→ **TEKSTFRAGMENT**
Over de invulling van deze administratieverplichting laat de staatssecretaris de belastingplichtige in het luchtledige zweven. Veel verder dan de opmerking:
Het moge dan ook niet verwonderlijk zijn dat de Kamercommissie voor Financiën zich ernstig zorgen maakt over de administratieve lasten die (met name voor het MKB) met artikel 12ag Wet VpB 1969 gepaard gaan.
Juist artikel 12ag Wet VpB 1969 is bij uitstek een regeling waarbij de informatiebeschikking als slot op de deur moet fungeren. Het is een aanvullende administratieverplichting, die buitengewoon vaag is ingevuld en waarbij het er niet aan voldoen, leidt tot omkering van de bewijslast. Zonder de informatiebeschikking bestaat geen effectieve rechtsbescherming, omdat de omkering van de bewijslast pas in de procedure over de belastingaanslag zelf aan de orde kan komen. Mosterd na de maaltijd.
Bovendien kan de informatiebeschikking bij de administratieplicht van artikel 12ag Wet VpB 1969 effectief zijn. Anders dan bijvoorbeeld bij weggegooide kassa-uitdraaien kan de documentatie die onder artikel 12ag Wet VpB 1969 in de administratie moet zijn opgenomen, bij door de Inspecteur geconstateerde gebreken nog wel bij elkaar worden gebracht. En bij twist tussen de Inspecteur en belastingplichtige kan via rechterlijke toetsing een onafhankelijk oordeel worden gegeven over de redelijkheid van de omvang van de administratieverplichting.
De staatssecretaris veegt de informatiebeschikking bij artikel 12ag Wet VpB 1969 echter resoluut van tafel.
Dat de staatssecretaris geen voorstander is van de informatiebeschikking bij de administratieplicht heeft hij eerder al aan de Tweede Kamer kenbaar gemaakt.
De argumenten die zijn genoemd ten faveure van de afschaffing van de informatiebeschikking zijn dat er doorgaans geen verschil van mening zou bestaan over de omvang van de administratieplicht en dat een administratie met onvolkomenheden in nagenoeg alle gevallen niet meer te herstellen is. Deze argumenten zijn niet steekhoudend bij de administratieplicht van artikel 12ag Wet VpB 1969. Zoals ik hierboven al opmerkte, is de omvang van de administratieverplichting van artikel 12ag Wet VpB 1969 zeer vaag, waardoor juist wel verschil van mening kan zijn over de omvang. Illustratief is dat de staatssecretaris zelf niet eens tot een duidelijke afbakening kan komen. Mocht in een procedure naar aanleiding van een informatiebeschikking tot de conclusie worden gekomen dat een belastingplichtige artikel 12ag Wet VpB 1969 te eng heeft geïnterpreteerd, dan zou hij dit binnen een redelijke termijn kunnen herstellen.

→ **LIJST**
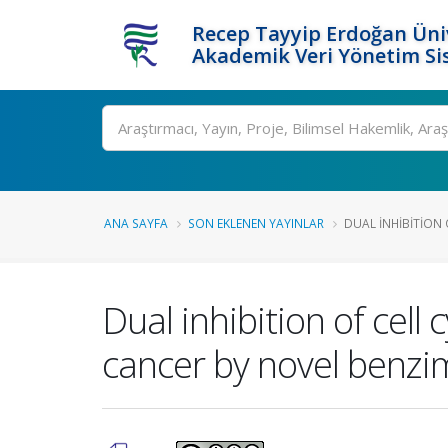
Recep Tayyip Erdoğan Üniv
Akademik Veri Yönetim Si
Ara
ANA SAYFA
SON EKLENEN YAYINLAR
DUAL INHIBITION 
Dual inhibition of cell
cancer by novel benzi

→ **OPDRACHTEN**
• 1. Beantwoord op basis van het fragment over artikel 12ag Wet VpB 1969 de volgende vragen:
(a) Welke Kamercommissie maakt zich ernstig zorgen over de administratieve lasten van artikel 12ag Wet VpB 1969?
(b) Waartoe leidt het niet voldoen aan de aanvullende administratieverplichting?
(c) Aan welke Kamer heeft de staatssecretaris al eerder laten weten geen voorstander te zijn van de informatiebeschikking bij de administratieplicht?
• 2. Neem uit het fragment over artikel 12ag Wet VpB 1969 het deel over dat begint bij "Over de invulling" en eindigt bij "1969 gepaard gaan.", en vervang daarin "staatssecretaris" door "minister".
• 3. Pak de tekst over de informatiebeschikking bij artikel 12ag Wet VpB 1969 weer op na de laatste zin en schrijf verder.

→ **ANTWOORDEN**
• 1.
(a) De Kamercommissie voor Financiën.
(b) Tot omkering van de bewijslast.
(c) Aan de Tweede Kamer.

• 2.
Over de invulling van deze administratieverplichting laat de minister de belastingplichtige in het luchtledige zweven. Veel verder dan de opmerking:
Het moge dan ook niet verwonderlijk zijn dat de Kamercommissie voor Financiën zich ernstig zorgen maakt over de administratieve lasten die (met name voor het MKB) met artikel 12ag Wet VpB 1969 gepaard gaan.

• 3.
De staatssecretaris geeft aan dat in de procedure over de aanslag vennootschapsbelasting de vraag of aan de verplichting van artikel 12ag Wet VpB 1969 is voldaan (en daarmee of omkering van de bewijslast plaatsheeft), volledig toetsbaar is.
Was het niet juist de bedoeling van de informatiebeschikking om de belastingplichtige de mogelijkheid te geven om voor de procedure over de aanslag toegang tot de rechter te hebben voor deze toetsing?!
Ook zou de omkering van de bewijslast ten aanzien van artikel 12ag Wet VpB 1969 niet intreden als deze onevenredig is, aldus de staatssecretaris.
De zorgen over de administratieverplichting van artikel 12ag Wet VpB 1969 kregen meer aandacht dan de rest van het wetsvoorstel ATAD2 in het wetgevingsoverleg van 4 november 2019.
Mogelijk hadden deze zorgen van de Kamercommissie voor Financiën kunnen worden voorkomen als de staatssecretaris zou onderkennen dat de informatiebeschikking ook van toepassing is bij artikel 12ag Wet VpB 1969, en dat daarmee dus de rechtsbescherming van de belastingplichtige is gewaarborgd.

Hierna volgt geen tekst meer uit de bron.